Delay May Send Cash Martin's Way

A series of government panels may postpone Pentagon plans for a $2.5 billion procurement of 30 Global Positioning System satellites, handing Martin Marietta Corp. with a $200 million windfall to fill the order, an Air Force official says.

A series of government panels may postpone Pentagon plans for a $2.5 billion procurement of 30 Global Positioning System satellites, handing Martin Marietta Corp. with a $200 million windfall to fill the order, an Air Force official says.

Six top-level panels are planning the future of the Pentagon-run satellite navigation network. The panels are trying to coordinate military, civil and international use of the satellites, decide how the network should be paid for, and how it might be exploited or undermined by enemies.

If the panels recommend a delay in the next contract for GPS satellites, dubbed the IIF procurement, the military and industry might have to cope with a degraded GPS network between 2000 and 2004, said Col. Michael Wiedemer, the Air Force's GPS program manager.

Without the IIF contract, there may be too few spare GPS satellites to replace those that die in orbit between 2000 and 2004, he said. If the IIF procurement is delayed, Pentagon officials may have to ask Martin to build an extra six satellites on top of its 20-satellite IIR contract, said Wiedemer, based at the Air Force Space and Missile Systems Center in El Segundo, Calif. The six extra satellites would be worth $200 million to Martin.

"We would always like the extra work," said Karen Purdy, a spokeswoman for the Bethesda, Md.-based company.

The prospects for delay are increased by limited coordination between the panels, one of them headed by the Central Intelligence Agency, Wiedemer said.

"There is an enormous potential for the committees to make non-common recommendations" during the IIF contract's request-for-proposal phase, he said.
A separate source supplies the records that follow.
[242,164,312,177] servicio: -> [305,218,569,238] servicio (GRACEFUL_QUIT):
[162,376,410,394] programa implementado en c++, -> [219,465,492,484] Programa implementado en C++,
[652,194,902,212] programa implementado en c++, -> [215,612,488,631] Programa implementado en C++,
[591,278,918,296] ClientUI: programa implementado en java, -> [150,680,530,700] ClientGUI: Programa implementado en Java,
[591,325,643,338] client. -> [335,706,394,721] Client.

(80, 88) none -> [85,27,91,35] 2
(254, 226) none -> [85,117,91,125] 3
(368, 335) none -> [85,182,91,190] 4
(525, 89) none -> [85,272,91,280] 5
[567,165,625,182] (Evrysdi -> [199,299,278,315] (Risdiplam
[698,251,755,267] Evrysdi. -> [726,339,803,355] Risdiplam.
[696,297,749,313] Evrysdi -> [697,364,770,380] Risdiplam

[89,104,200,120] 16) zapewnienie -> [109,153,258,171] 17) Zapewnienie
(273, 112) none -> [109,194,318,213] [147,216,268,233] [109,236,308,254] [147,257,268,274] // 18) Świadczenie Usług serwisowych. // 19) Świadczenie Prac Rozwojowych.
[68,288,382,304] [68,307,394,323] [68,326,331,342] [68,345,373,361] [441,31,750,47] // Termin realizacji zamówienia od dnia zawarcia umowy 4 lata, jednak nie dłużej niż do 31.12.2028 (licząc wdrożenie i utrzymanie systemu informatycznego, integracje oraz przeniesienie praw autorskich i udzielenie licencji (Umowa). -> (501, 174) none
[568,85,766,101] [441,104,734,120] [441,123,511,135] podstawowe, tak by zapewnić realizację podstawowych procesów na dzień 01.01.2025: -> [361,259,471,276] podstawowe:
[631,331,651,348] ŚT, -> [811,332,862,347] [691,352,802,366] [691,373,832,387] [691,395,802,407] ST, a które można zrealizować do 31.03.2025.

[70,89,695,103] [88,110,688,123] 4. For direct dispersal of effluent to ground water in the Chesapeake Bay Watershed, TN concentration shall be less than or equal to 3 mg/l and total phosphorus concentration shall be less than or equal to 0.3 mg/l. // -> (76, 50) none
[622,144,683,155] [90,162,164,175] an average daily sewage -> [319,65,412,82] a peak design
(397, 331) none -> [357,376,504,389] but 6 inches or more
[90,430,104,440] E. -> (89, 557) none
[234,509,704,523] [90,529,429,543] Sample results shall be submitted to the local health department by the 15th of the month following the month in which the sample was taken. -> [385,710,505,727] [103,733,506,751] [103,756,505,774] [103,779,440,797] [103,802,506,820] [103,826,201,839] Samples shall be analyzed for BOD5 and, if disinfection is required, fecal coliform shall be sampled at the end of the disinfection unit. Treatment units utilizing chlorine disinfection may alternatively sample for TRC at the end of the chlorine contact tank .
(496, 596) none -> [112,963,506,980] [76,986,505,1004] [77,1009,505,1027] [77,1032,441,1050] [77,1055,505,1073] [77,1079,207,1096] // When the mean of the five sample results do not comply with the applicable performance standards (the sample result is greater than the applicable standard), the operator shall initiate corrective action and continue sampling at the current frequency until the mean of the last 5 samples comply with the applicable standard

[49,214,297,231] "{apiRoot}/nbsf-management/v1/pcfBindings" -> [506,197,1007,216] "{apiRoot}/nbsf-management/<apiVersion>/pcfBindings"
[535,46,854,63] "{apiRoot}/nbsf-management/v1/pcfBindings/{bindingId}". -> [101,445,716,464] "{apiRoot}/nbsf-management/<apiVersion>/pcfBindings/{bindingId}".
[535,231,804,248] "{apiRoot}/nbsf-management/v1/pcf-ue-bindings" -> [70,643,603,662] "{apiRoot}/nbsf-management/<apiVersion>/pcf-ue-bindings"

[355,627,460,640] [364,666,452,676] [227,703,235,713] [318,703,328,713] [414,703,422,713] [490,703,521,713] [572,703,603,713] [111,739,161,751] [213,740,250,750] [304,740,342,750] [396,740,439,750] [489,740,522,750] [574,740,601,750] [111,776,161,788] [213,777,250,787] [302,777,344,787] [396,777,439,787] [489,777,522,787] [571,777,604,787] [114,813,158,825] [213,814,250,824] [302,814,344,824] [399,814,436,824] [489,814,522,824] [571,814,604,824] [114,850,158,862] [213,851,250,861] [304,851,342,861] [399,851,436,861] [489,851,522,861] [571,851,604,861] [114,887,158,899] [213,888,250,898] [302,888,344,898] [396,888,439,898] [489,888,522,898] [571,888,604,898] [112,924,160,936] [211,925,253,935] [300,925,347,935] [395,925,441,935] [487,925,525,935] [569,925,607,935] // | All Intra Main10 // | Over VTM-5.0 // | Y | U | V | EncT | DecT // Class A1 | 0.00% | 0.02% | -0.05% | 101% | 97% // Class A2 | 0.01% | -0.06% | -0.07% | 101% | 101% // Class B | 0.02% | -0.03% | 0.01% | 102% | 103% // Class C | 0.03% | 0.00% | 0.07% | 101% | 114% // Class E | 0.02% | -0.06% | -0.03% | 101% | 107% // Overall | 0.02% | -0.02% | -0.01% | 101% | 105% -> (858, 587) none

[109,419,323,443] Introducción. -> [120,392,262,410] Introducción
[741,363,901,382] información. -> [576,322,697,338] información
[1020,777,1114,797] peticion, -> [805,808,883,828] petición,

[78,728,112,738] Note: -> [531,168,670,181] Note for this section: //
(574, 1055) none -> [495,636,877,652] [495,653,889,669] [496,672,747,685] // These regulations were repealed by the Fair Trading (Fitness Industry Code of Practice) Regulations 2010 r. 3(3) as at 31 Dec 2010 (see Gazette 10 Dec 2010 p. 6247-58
To minimize coordination problems, Wiedemer convened a group of Pentagon GPS experts to work with each panel.

To avert a delay in the December 1995 IIF procurement contract, the Pentagon can include an option in the contract to use the panels' recommendations, Wiedemer said. For example, the option could allow military programs and civil programs to be merged, or for the overall architecture of the network to be changed, said Wiedemer.

Another reason to avoid a delay is the shortage of contracts in the military satellite industry, said Wiedemer. Cuts to defense and intelligence budgets have hit the industry hard, forcing layoffs and threatening the existence of some companies.Among companies likely to bid are GM Hughes Electronics Corp., Rockwell International Corp., Boeing Co., TRW Inc., and the merging pair of Lockheed Corp. and Martin Marietta. William Johnson, executive director of GPS International Association, Grapevine, Texas, which represents about 600 corporate users, is not worried.

"With the life of satellites being longer than expected, there would be no potential crisis until 2015 or even 2020," he said.

The six GPS studies underway are:

  • A White House Office of Science and Technology Policy study to evaluate the long term health and value of the GPS system. - A study by the National Academy of Public Administration, Washington, D.C., focusing on international GPS cooperation.

  • A study by the National Academy of Sciences to examine possible GPS add-ons.

  • A report on GPS augmentation by the Departments of Defense and Transportation, expected in November.

  • A study by the Defense Science Board to assess possible enemy use or disruption of the GPS network.

  • A study led by the Central Intelligence Agency, intended to develop a forecast by intelligence agencies of the national security threats and opportunities posed by GPS.